--- SOURCE MATERIAL ---
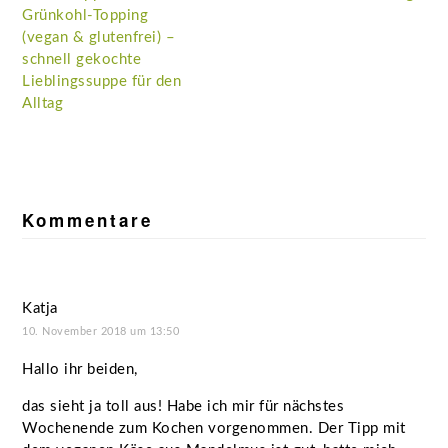
Grünkohl-Topping
(vegan & glutenfrei) –
schnell gekochte
Lieblingssuppe für den
Alltag
Leser-
Interaktionen
Kommentare
Katja
10. November 2018 um 13:50
Hallo ihr beiden,
das sieht ja toll aus! Habe ich mir für nächstes
Wochenende zum Kochen vorgenommen. Der Tipp mit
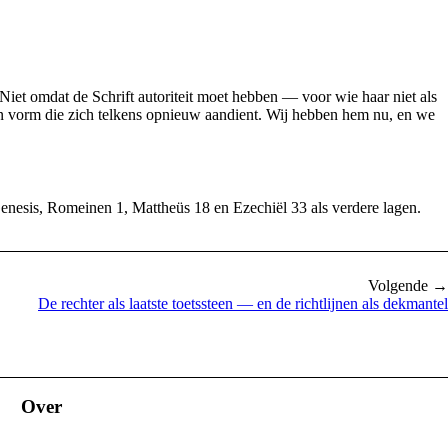
 Niet omdat de Schrift autoriteit moet hebben — voor wie haar niet als
een vorm die zich telkens opnieuw aandient. Wij hebben hem nu, en we
Genesis, Romeinen 1, Mattheüs 18 en Ezechiël 33 als verdere lagen.
Volgende →
De rechter als laatste toetssteen — en de richtlijnen als dekmantel
Over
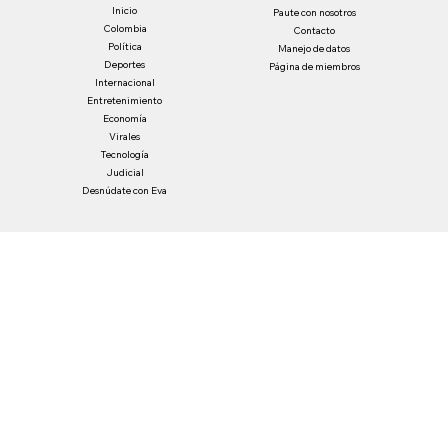
Sí, suscríbeme a tu boletín informativo.
*
He leído y acepto la política de privacidad
*
Enviar
Inicio
Paute con nosotros
Colombia
Contacto
Política
Manejo de datos
Deportes
Página de miembros
Internacional
Entretenimiento
Economía
Virales
Tecnología
Judicial
Desnúdate con Eva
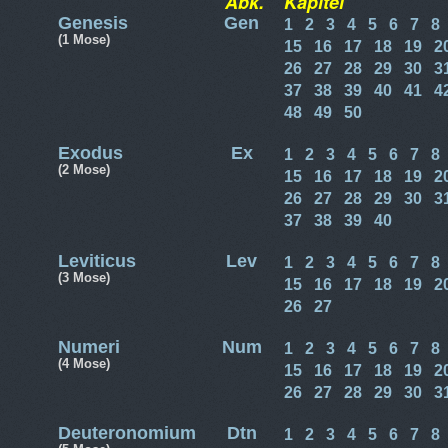
Abk.
Kapitel
Genesis
Gen
1
2
3
4
5
6
7
8
(1 Mose)
15
16
17
18
19
2
26
27
28
29
30
3
37
38
39
40
41
4
48
49
50
Exodus
Ex
1
2
3
4
5
6
7
8
(2 Mose)
15
16
17
18
19
2
26
27
28
29
30
3
37
38
39
40
Leviticus
Lev
1
2
3
4
5
6
7
8
(3 Mose)
15
16
17
18
19
2
26
27
Numeri
Num
1
2
3
4
5
6
7
8
(4 Mose)
15
16
17
18
19
2
26
27
28
29
30
3
Deuteronomium
Dtn
1
2
3
4
5
6
7
8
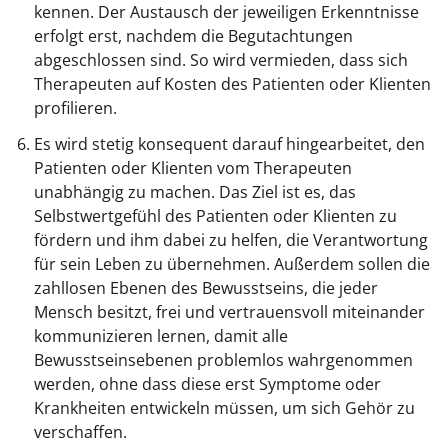
kennen. Der Austausch der jeweiligen Erkenntnisse
erfolgt erst, nachdem die Begutachtungen
abgeschlossen sind. So wird vermieden, dass sich
Therapeuten auf Kosten des Patienten oder Klienten
profilieren.
Es wird stetig konsequent darauf hingearbeitet, den
Patienten oder Klienten vom Therapeuten
unabhängig zu machen. Das Ziel ist es, das
Selbstwertgefühl des Patienten oder Klienten zu
fördern und ihm dabei zu helfen, die Verantwortung
für sein Leben zu übernehmen. Außerdem sollen die
zahllosen Ebenen des Bewusstseins, die jeder
Mensch besitzt, frei und vertrauensvoll miteinander
kommunizieren lernen, damit alle
Bewusstseinsebenen problemlos wahrgenommen
werden, ohne dass diese erst Symptome oder
Krankheiten entwickeln müssen, um sich Gehör zu
verschaffen.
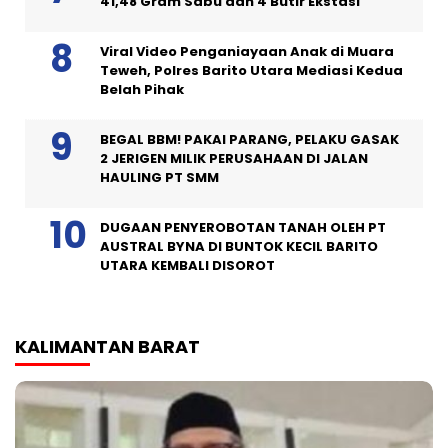
41,48 Gram Sabu dan 4 Butir Ekstasi
Viral Video Penganiayaan Anak di Muara
Teweh, Polres Barito Utara Mediasi Kedua
Belah Pihak
BEGAL BBM! PAKAI PARANG, PELAKU GASAK
2 JERIGEN MILIK PERUSAHAAN DI JALAN
HAULING PT SMM
DUGAAN PENYEROBOTAN TANAH OLEH PT
AUSTRAL BYNA DI BUNTOK KECIL BARITO
UTARA KEMBALI DISOROT
KALIMANTAN BARAT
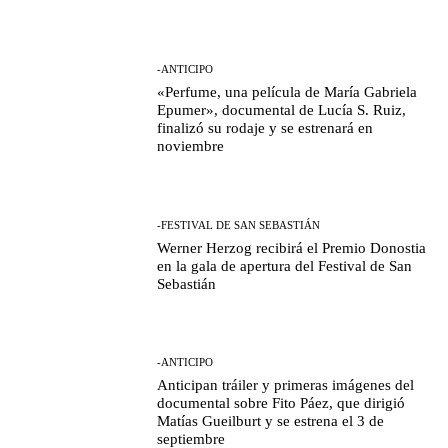
-ANTICIPO
«Perfume, una película de María Gabriela
Epumer», documental de Lucía S. Ruiz,
finalizó su rodaje y se estrenará en
noviembre
-FESTIVAL DE SAN SEBASTIÁN
Werner Herzog recibirá el Premio Donostia
en la gala de apertura del Festival de San
Sebastián
-ANTICIPO
Anticipan tráiler y primeras imágenes del
documental sobre Fito Páez, que dirigió
Matías Gueilburt y se estrena el 3 de
septiembre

--- DIRECTIONS FOR THIS TASK ---
List all lines in the material containing the string "Genesis".

--- ANSWER SPACE ---
Genesis, Romeinen 1, Mattheüs 18 en Ezechiël 33 als verdere lagen.
Genesis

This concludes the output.